Identification of palmitoylation sites within the L-type calcium channel β(2a) subunit and effects on channel function

Abstract

The hydrophilic β(2a) subunit of the L-type calcium channel was recently shown to be a membrane-localized, post-translationally modified protein (Chien, A. J., Zhao, X. L., Shirokov, R. E., Purl, T. S., Chang, C. F., Sun, D. D., Rios, E., and Hosey, M. M. (1995) J. Biol. Chem. 270, 30036- 30044). In this study, we demonstrate that the rat β(2a) subunit was palmitoylated through a hydroxylamine-sensitive thioester linkage. Palmitoylation required a pair of cysteines in the N terminus, Cys3 and Cys4; mutation of these residues to serines resulted in mutant β(2a) subunits that were unable to incorporate palmitic acid. Interestingly, a palmitoylation-deficient β(2a) mutant still localized to membrane particulate fractions and was still able to target functional channel complexes to the plasma membrane similar to wild-type β(2a).

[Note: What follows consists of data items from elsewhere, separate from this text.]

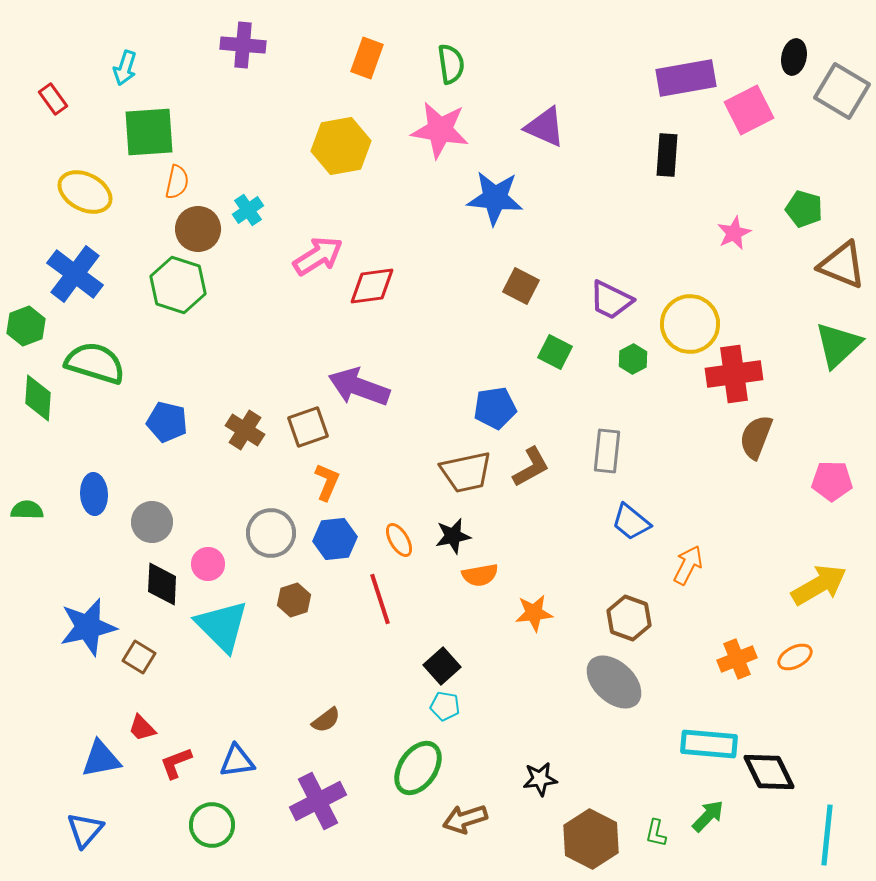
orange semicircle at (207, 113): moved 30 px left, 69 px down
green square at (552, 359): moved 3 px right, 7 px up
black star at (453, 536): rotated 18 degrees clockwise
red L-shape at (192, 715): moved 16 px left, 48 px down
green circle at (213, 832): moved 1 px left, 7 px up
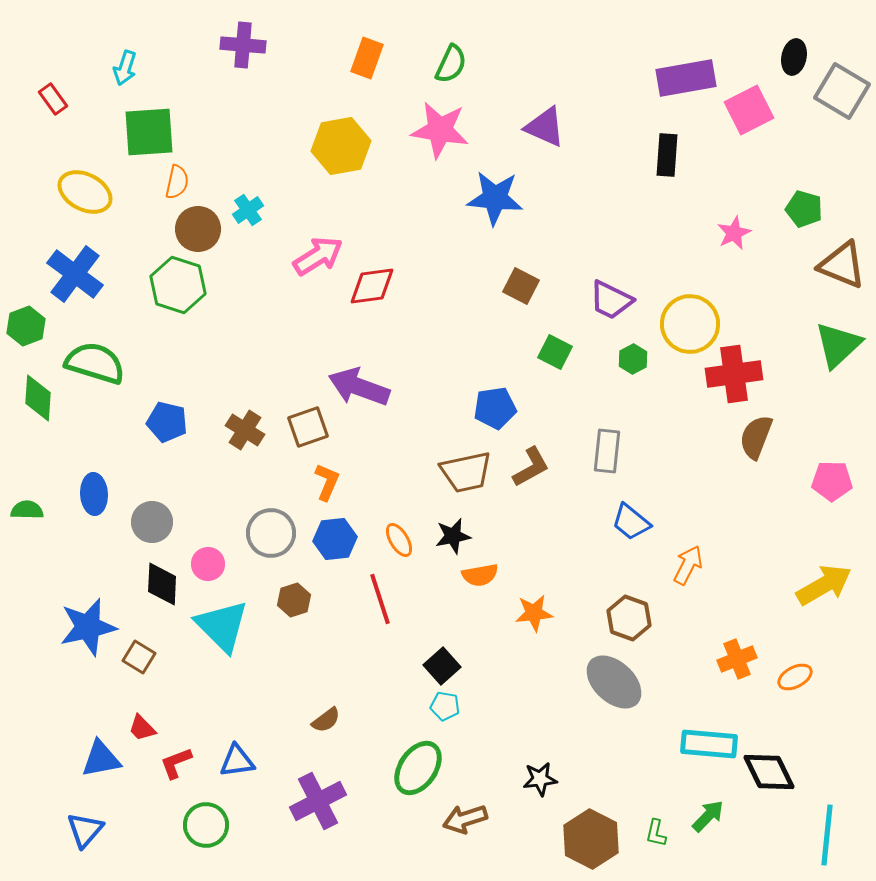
green semicircle at (451, 64): rotated 33 degrees clockwise
yellow arrow at (819, 585): moved 5 px right
orange ellipse at (795, 657): moved 20 px down
green circle at (212, 825): moved 6 px left
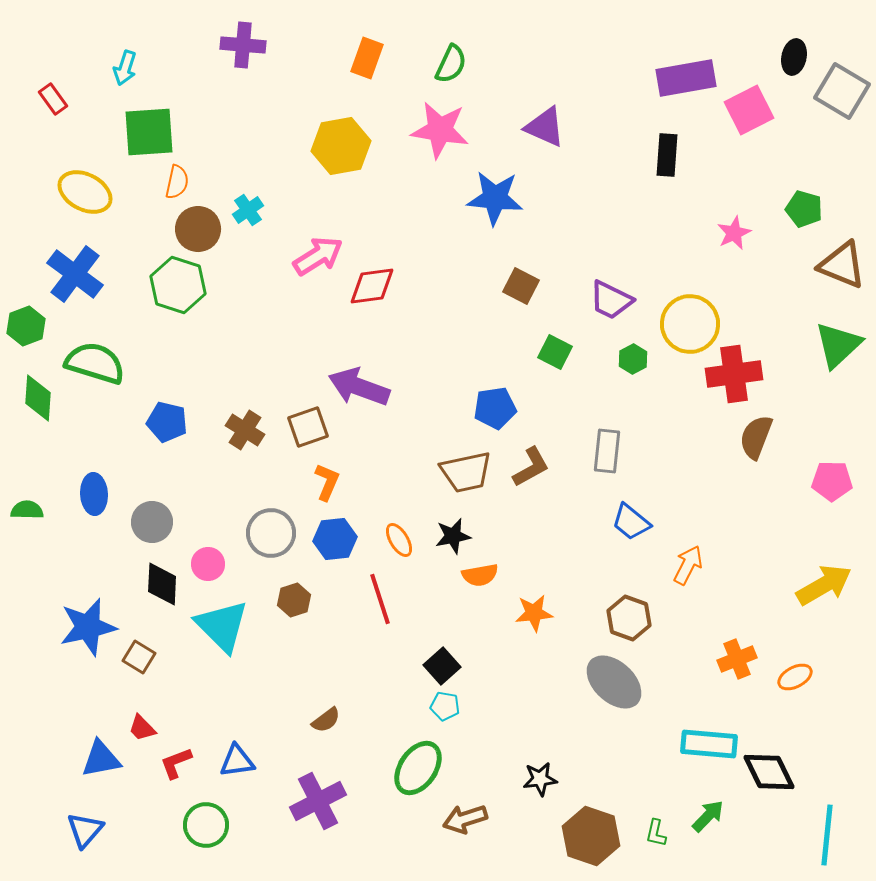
brown hexagon at (591, 839): moved 3 px up; rotated 8 degrees counterclockwise
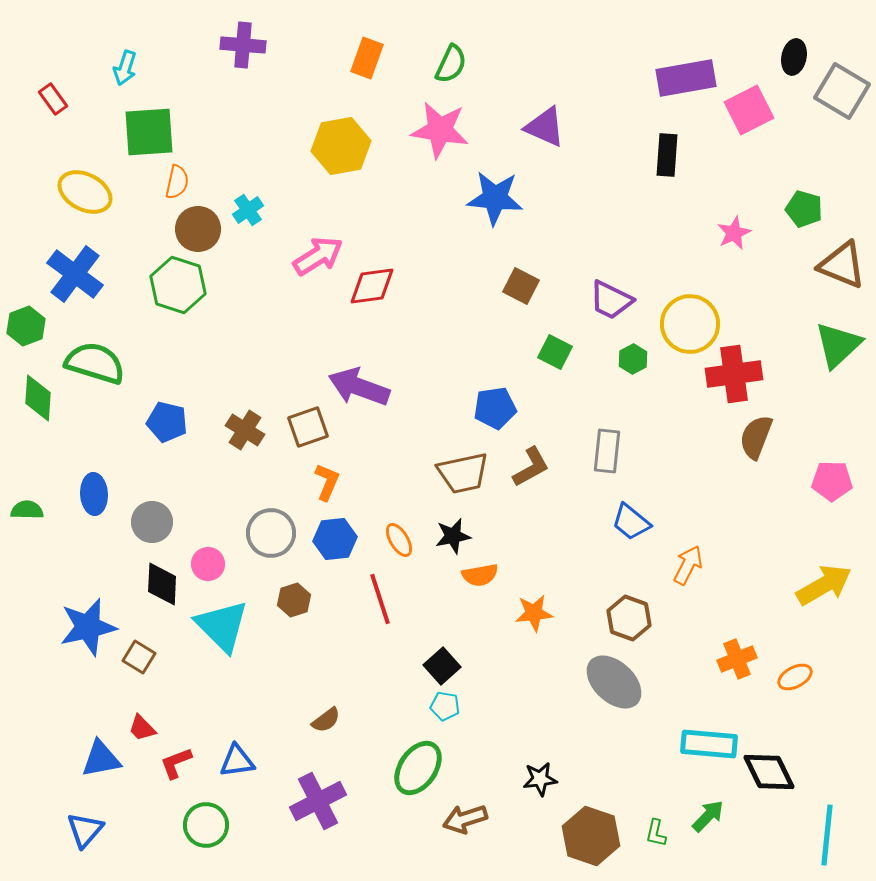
brown trapezoid at (466, 472): moved 3 px left, 1 px down
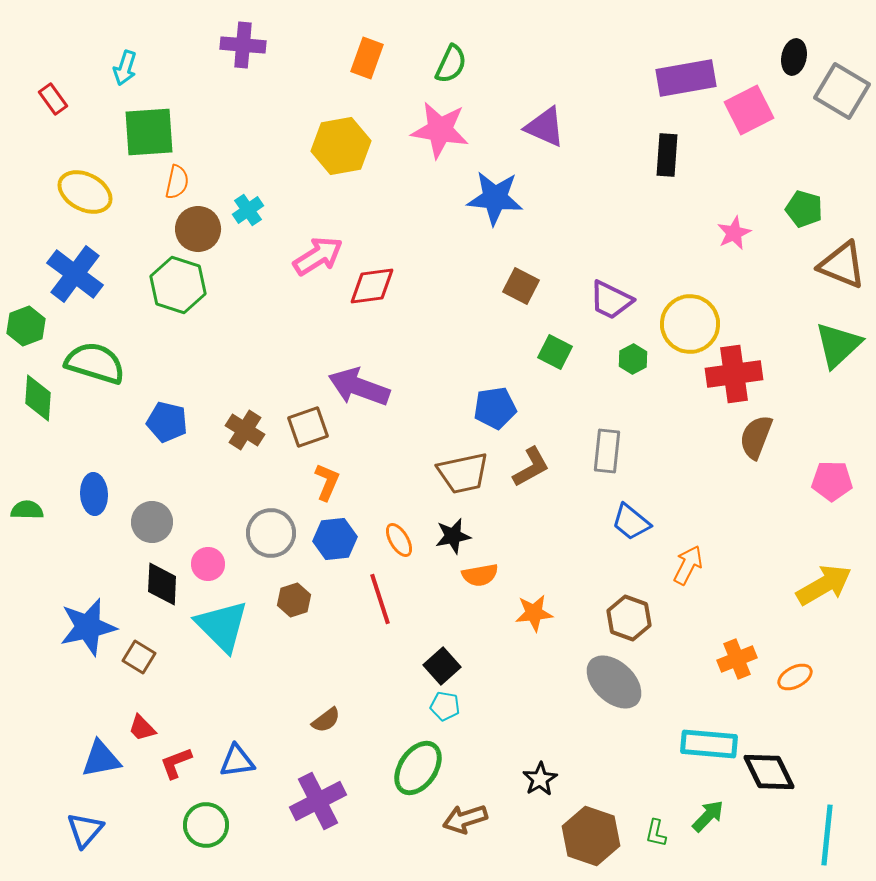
black star at (540, 779): rotated 24 degrees counterclockwise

However, channels formed with a palmitoylation-deficient β(2a) subunit exhibited a dramatic decrease in ionic current per channel, indicating that although mutations eliminating palmitoylation did not affect channel targeting by the β(2a) subunit, they were important determinants of channel modulation by the β(2a) subunit. Three other known β subunits that were analyzed were not palmitoylated, suggesting that palmitoylation could provide a basis for the regulation of L-type channels through modification of a specific β isoform.